Bu kopukluğun bir kısmı, Field'ın getirdiği operatik, kaslı görsel stilin sonucudur. Katran. Burada Field, Blanchett'in Lydia'sının içinden geçtiği her odayı ve ortamı muazzam ve açık hissettiren türden geniş ekran estetiğini tamamen benimsiyor. Yönetmenin uzun, kesintisiz çekimleri kullanması, Blanchett'in kendi doğasında var olan çekiciliği vurgulamasına da olanak tanıyor. Field, yıldızı ekranda göründüğünde mümkün olduğunca az kesme yaparak, Lydia'nın oldukça hakim varlığını olabildiğince çıplak - ve dolayısıyla güçlü bir şekilde - sunabiliyor.

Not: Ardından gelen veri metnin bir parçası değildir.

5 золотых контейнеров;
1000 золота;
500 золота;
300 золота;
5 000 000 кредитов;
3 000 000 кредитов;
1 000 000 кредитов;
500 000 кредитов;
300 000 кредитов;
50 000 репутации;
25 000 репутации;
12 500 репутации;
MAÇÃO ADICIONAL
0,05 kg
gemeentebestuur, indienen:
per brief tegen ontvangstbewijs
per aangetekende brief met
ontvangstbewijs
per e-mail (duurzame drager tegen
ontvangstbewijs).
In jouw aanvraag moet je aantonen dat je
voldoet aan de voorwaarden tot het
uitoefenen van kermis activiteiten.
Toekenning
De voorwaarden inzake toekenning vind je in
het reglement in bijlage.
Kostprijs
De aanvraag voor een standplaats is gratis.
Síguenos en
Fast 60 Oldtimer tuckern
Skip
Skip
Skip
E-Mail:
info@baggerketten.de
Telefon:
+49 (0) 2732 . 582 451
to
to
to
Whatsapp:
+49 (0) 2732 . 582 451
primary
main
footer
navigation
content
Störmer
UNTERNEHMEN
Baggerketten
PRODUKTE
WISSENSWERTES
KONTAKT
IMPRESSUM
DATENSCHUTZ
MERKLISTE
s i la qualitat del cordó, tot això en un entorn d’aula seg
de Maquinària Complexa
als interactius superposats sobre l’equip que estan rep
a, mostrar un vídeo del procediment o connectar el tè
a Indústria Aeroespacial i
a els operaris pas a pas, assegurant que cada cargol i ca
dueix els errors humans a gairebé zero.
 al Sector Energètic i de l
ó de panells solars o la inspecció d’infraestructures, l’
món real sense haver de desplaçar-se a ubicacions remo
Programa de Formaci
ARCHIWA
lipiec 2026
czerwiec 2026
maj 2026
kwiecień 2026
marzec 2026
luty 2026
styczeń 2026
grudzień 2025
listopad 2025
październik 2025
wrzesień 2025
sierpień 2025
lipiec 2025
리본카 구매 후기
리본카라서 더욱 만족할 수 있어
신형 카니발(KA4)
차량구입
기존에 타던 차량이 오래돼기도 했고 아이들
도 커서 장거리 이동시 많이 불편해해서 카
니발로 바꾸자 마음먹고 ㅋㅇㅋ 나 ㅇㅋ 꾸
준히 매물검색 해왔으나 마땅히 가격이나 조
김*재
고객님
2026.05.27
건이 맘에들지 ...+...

Bu teknik, Blanchett'a çok az sayıda oyuncunun sahip olmasına izin verilen bir şekilde bir filme hükmetme şansı verir ve Blanchett bunun onu es geçmesine izin vermez. Lydia'nın durumunu kavrayışının kaymaya başladığı anlarda bile, Blanchett'in elindeki mengene gibi Katran her zaman mevcuttur. Film, şüphesiz, çok az başka oyuncuya parlama şansı verilen tek kadınlık bir gösteri türüdür. Bu durumuda Katran, çok fazla izlenim bırakmayı başaran diğer tek aktör, sessiz performansı Lydia'nın karakterini canlandıran Hoss'tur. savunmasız ama izin verdiğinden daha akıllı olan karısı, Blanchett'in vahşi liderine karşı mükemmel bir denge unsuru olarak ortaya çıkıyor dönüş.
TÁR - Fragman - 7 Ekim
Filmdeki en büyük ve en etkili izlenimi yaratan, Blanchett'in performansı. Katran, Yine de. Buradaki çalışması, ilgi alanları ve referansları o kadar niş olan bir filme daha geniş bir çekicilik getirmeyi başarıyor, aksi takdirde kalıcı bir iz bırakmak için çok fazla içeriden bir şaka gibi gelebilirdi. Blanchett'in performansının, gerçekten tüm sorunları bir araya getirmeye yetecek kadar güçlü olup olmadığı. Katranfikirlerini tek bir zorlayıcı parçaya dönüştürmek tamamen başka bir konudur. Onun ve Field'ın burada başardıkları kesinlikle alkışlanmaya değer, ama Katran'ın zirveleri de çok zorlayıcı geliyor ve nihayetinde dönüştüğü gücün toksisitesi üzerine kültür odaklı iptal anlaşmasına devredilemeyecek kadar kabul ediliyor. Sonra tekrar, belki de bütün mesele budur.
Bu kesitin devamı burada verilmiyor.